ヤノベケンジ展 「CINEMATIZE シネマタイズ」

2016. 07/16 (土)

2016. 09/04 (日)

09:30

19:00

月~土 9:30-19:00、日9:30 -17:00 入館は閉館30分前まで

高松市美術館

香川県高松市紺屋町10-4  MAP

展覧会期間中、林海象監督、永瀬正敏主演の映画『BOLT』の撮影が美術館内で実際に行われます

主 旨
高松市美術館では、1990年代から日本の現代アートをリードし続けるアーティスト・ヤノベケンジによる四国における初の大規模な個展を開催します。

テーマは「CINEMATIZE (シネマタイズ)」です。

社会的メッセージにユーモアを盛り込み、イマジネーションあふれる作品の数々を世に放ってきたヤノベの創造の軌跡を、「シネマタイズ=映画化」という視点で再編します。

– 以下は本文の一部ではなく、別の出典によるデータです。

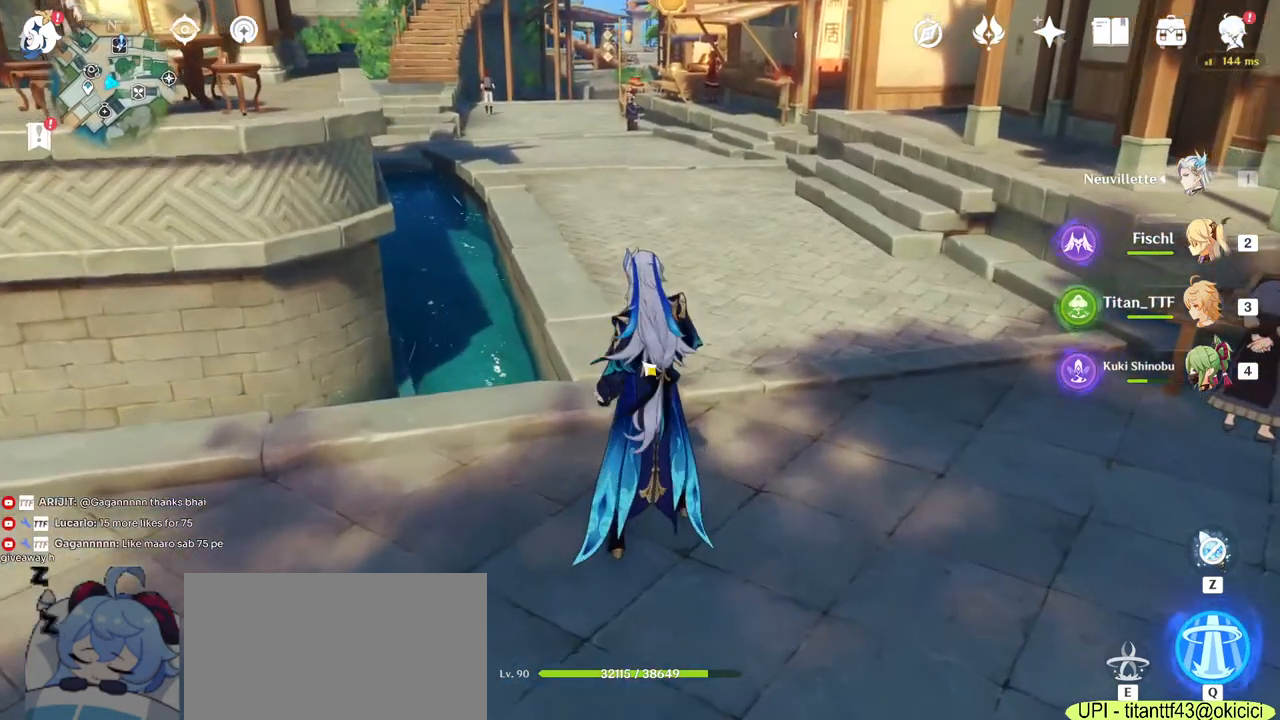
{"keys": ["alt"], "mouse": [], "events": []}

ストーリー性やキャラクター性を豊富に持つヤノベ作品は、様々な場所に設置されることで、もはや単体の物体ではなく、ヤノベが紡ぎ出す物語の役者や舞台美術と化し、空間や現実自体を映画のように変容させる効果があります。

本展覧会では、虚構と現実が入り混じり、相互に影響しながら膨れ上がるヤノベの作品世界を「シネマタイズ」として新しく捉え直します。

そもそも、これまでのヤノベの作家人生それ自体が「映画のような」、ストーリー性に満ちたものでした。1990年代初頭から「サヴァイヴァル」をテーマに身体に装着する機械彫刻を多数制作し、1997年には放射線を検知する防護服《アトムスーツ》を装着して原発事故後のチェルノブイリを訪問、2010年には福島県立美術館で展覧会に参加すると同時に、発電所跡の美術館(下山芸術の森発電所美術館)で、予言的ともいえる大洪水をモチーフとした巨大インスタレーションを展示しました。

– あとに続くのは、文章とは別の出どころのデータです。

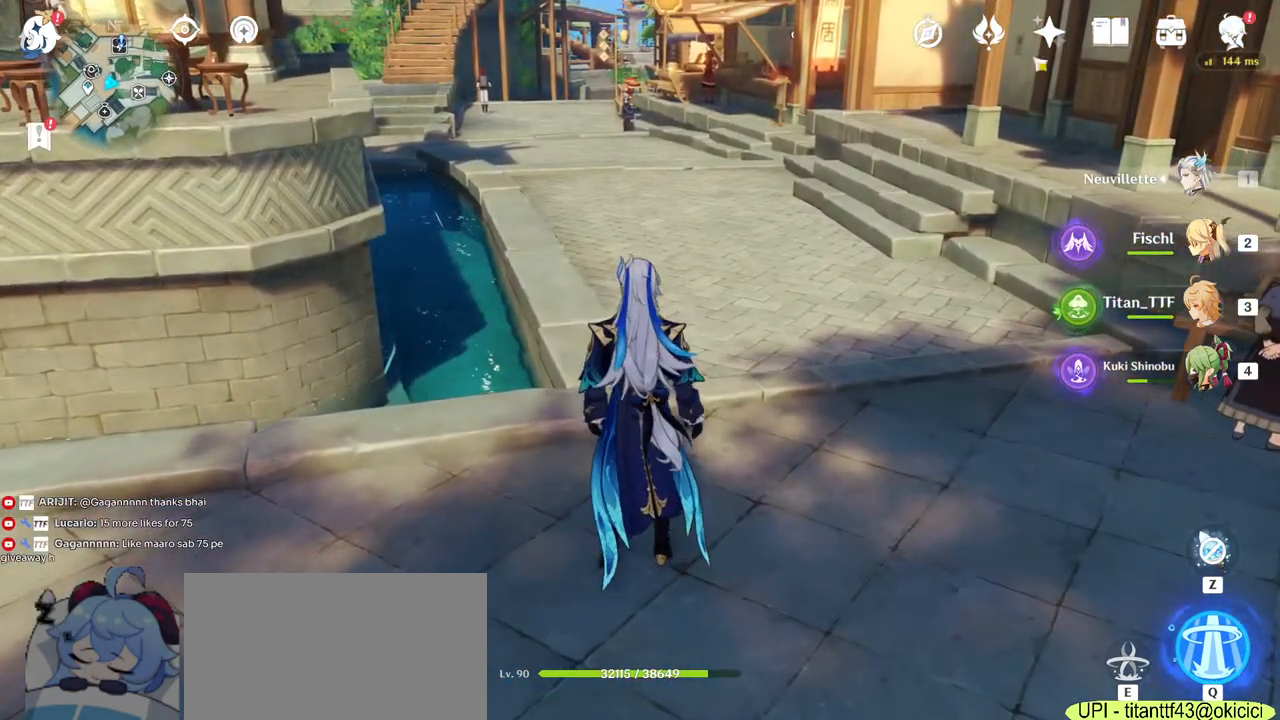
{"keys": ["alt"], "mouse": [], "events": [[217, "mouse_left", "down"], [317, "mouse_left", "up"]]}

 2011年の東日本大震災以降は、復興の願いを込めた《サン・チャイルド》に代表にされる作品群を制作、福島を含めて世界中で巡回展示しています。さらに、四国地方では小豆島に怒れる井戸の神様の作品《アンガー・フロム・ザ・ボトム》をビートたけしと共同制作。「瀬戸内国際芸術祭2013」の会期中には、井戸の神様の怒りを鎮める祭礼が地元の神主や巫女によって執り行われました。現在では社が建てられて「美井戸神社(びーとじんじゃ)」となり、水を守る祭神として祀られています。

今回展示されるヤノベの各時期の作品は、まるで時代というシナリオライターに導かれるかのように時代とシンクロし、共鳴し合っています。また、作品同士が網の目状につながっています。それらを時系列的に見ることによって、時代精神が感じられると同時に、様々な伏線的なストーリーが浮かび上がるでしょう。それがこの先どこでつながるかはまだわかりません。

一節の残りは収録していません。